Exercices à faire:
A - Répondez, à l'aide de l'extrait choisi, à chacune des questions suivantes :
(i) En quelle année a paru Les Armoires vides ?
(ii) Dans quelle ville se trouve le café-épicerie des parents de Denise Lesur ?
(iii) En 1974, depuis combien d'années les femmes en France avaient-elles le droit de voter ?
B - Prélevez à l'identique, dans l'extrait choisi, le passage qui s'ouvre sur les mots contenant "Des trois romans" et se clôt sur "très jeune femme.".

Extrait choisi:
○ ○ ○ ○ ○
Le Quat’sous d’après Annie Ernaux, adaptation de Laurence Cordier et David D’Aquaro, d’après Les Armoires vides, Une Femme et La Honte d’Annie Ernaux, mise en scène de Laurence Cordier
Quat’sous désigne, on le comprendra très vite, le sexe féminin, soit un objet de peu de valeur !
Des trois romans à couleur auto-biographique d’Annie Ernaux, dont le premier Les Armoires vides est paru en 1974, et les autres en 1988, et 1994, tous maintenant célèbres, Laurence Cordier a tiré une sorte de portrait d’une très jeune femme.
Denise Lesur est déchirée entre le monde prolétarien du café-épicerie de ses parents à Yvetot en Normandie, où défilaient des ouvriers venus se remonter le moral à coup de café “allongé” comme on disait. Et d’un autre univers, celui du lycée, de l’amour des mots et de l’apprentissage de la culture. A quel prix? En faisant le grand écart entre la fierté de la réussite personnelle, et une certaine culpabilité…
Ce n’était pas au Moyen-Age mais il y a quelque soixante ans seulement. En 1974, il faut rappeler que les femmes en France avaient le droit de voter depuis seulement trente ans, alors que la République corse l’avait proclamé en 1755 ! Et cela faisait six ans que les femmes avaient le droit d’ouvrir un compte bancaire sans autorisation de leur mari!
○ ○ ○ ○ ○
Données enregistrées:
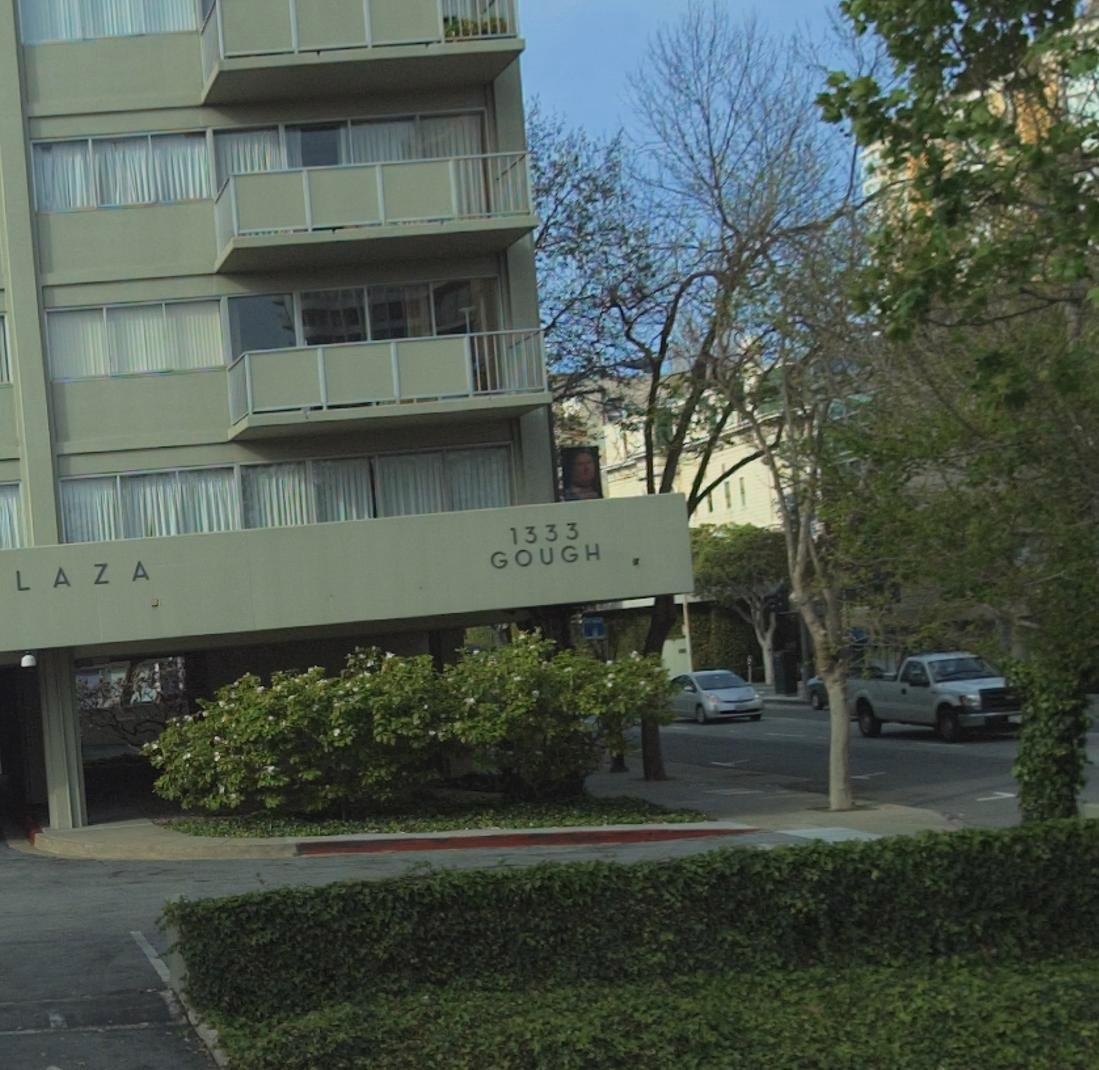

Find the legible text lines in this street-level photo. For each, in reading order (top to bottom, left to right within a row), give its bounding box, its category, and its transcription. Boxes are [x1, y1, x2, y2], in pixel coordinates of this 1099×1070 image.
○ ○ ○ ○ ○
Réponses attendues:
A -
(i) En 1974.
(ii) À Yvetot, en Normandie.
(iii) Depuis trente ans.

B -
Des trois romans à couleur auto-biographique d’Annie Ernaux, dont le premier Les Armoires vides est paru en 1974, et les autres en 1988, et 1994, tous maintenant célèbres, Laurence Cordier a tiré une sorte de portrait d’une très jeune femme.